= George Lyon (Canadian politician) =

George Lyon (1790 - 26 March 1851) was a captain in the British Army and a Canadian businessman and politician.

He was born in Inverurie, Scotland in 1790. In 1806 he was commissioned Ensign in the 40th Foot and in 1809, as a lieutenant, he transferred to the 100th Foot. In November 1810, he went to Upper Canada (now Ontario with his regiment. He served with them in the War of 1812. After the regiment disbanded in 1818, he was given a land grant of 500 acres (2 km^{2}) and settled in Richmond. He acquired additional lands when he built a grist mill and sawmill there.

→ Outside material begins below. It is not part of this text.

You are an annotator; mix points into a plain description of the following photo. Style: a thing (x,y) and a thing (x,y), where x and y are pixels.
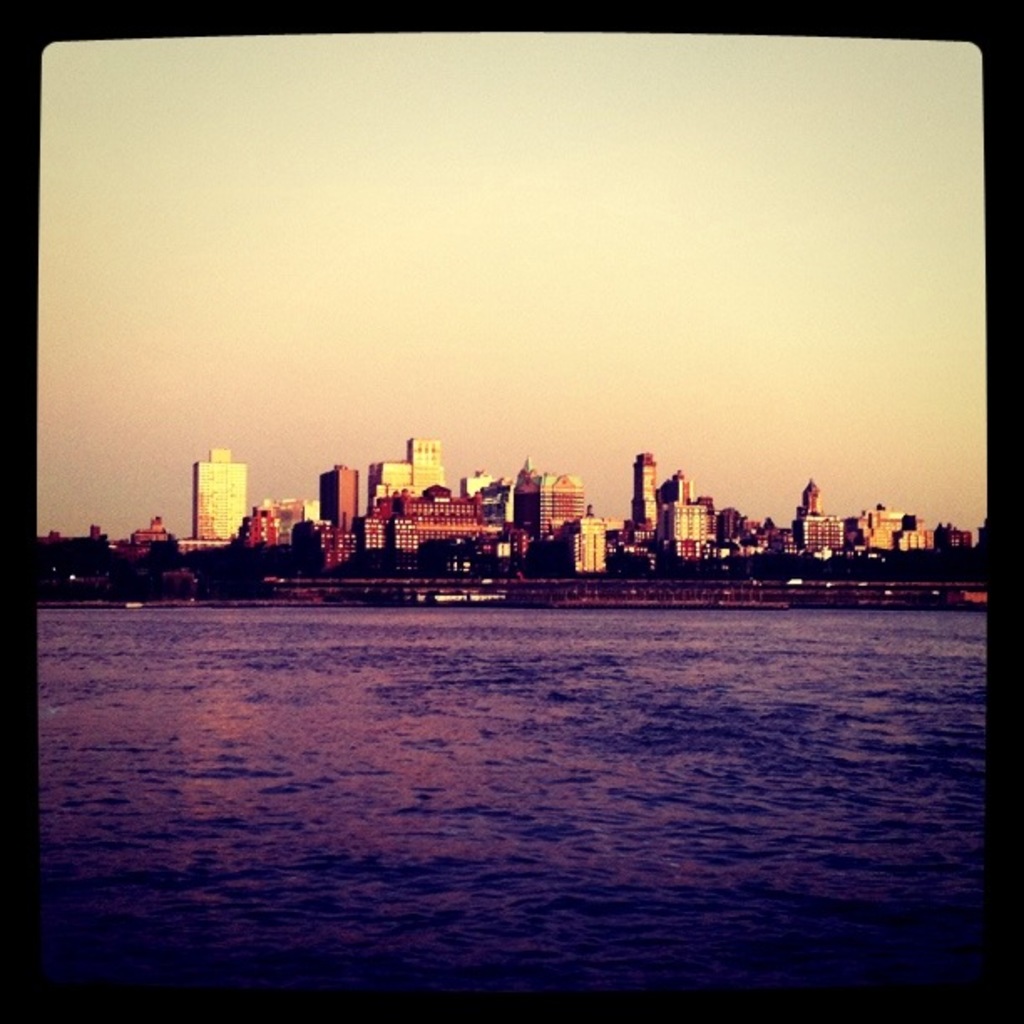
At the bottom of the picture (443,735), we see water (610,785) and this water (419,726) might be in the lake (279,735) or a river (279,735). In the background (331,541), there are trees (447,563) and buildings (261,534). At the top of the picture (509,236), we see the sky (523,239). This picture might be a photo frame.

He also built a distillery and opened a store.

He became a major in the local militia in 1843. He represented the County of Carleton in the Legislative Assembly of Upper Canada from 1833 to 1834 and in the Legislative Assembly of the Province of Canada from 1846 to 1847.

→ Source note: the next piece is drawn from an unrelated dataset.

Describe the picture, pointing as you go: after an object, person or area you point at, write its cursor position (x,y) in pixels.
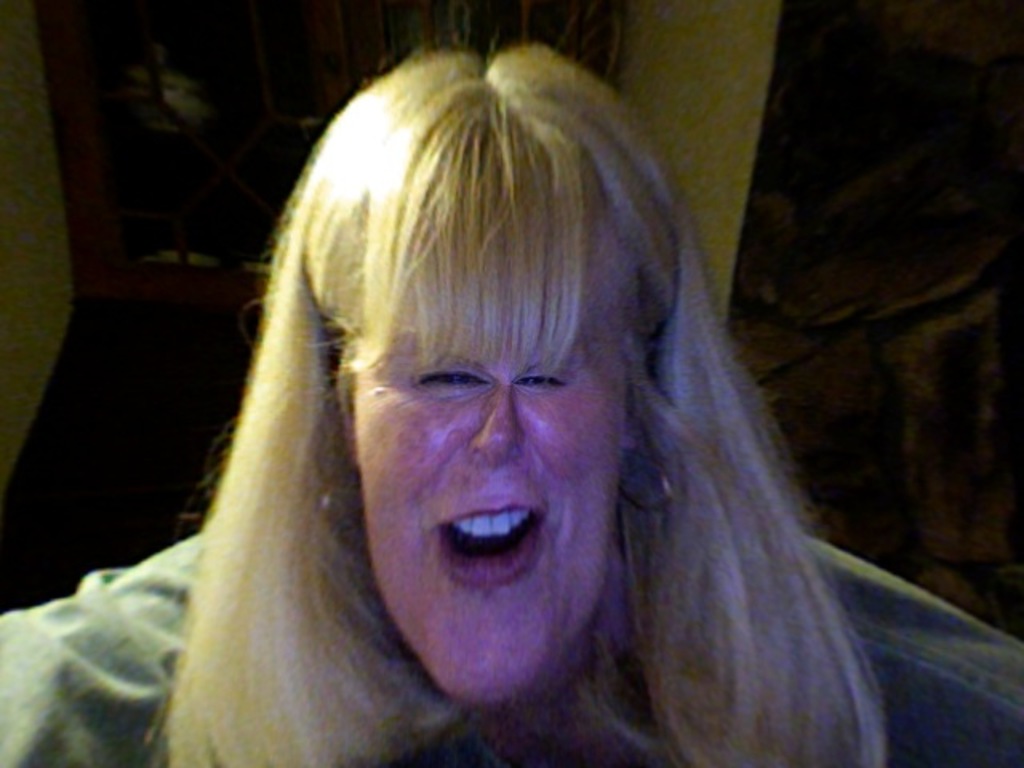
In the picture there is a woman (885,741) present, behind there may be a wall (952,91).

He died in Richmond in 1851.

His sons included:
- G. B. Lyon-Fellowes, a lawyer, mayor of Ottawa and a member of the Legislative Assembly for the United Canadas
- Robert Lyon, a lawyer, judge, mayor of Ottawa and member of the Legislative Assembly of Ontario
- William Radenhurst Richmond Lyon, the first reeve of Richmond

His younger brother, Robert Lyon, died in a duel in Perth in 1833.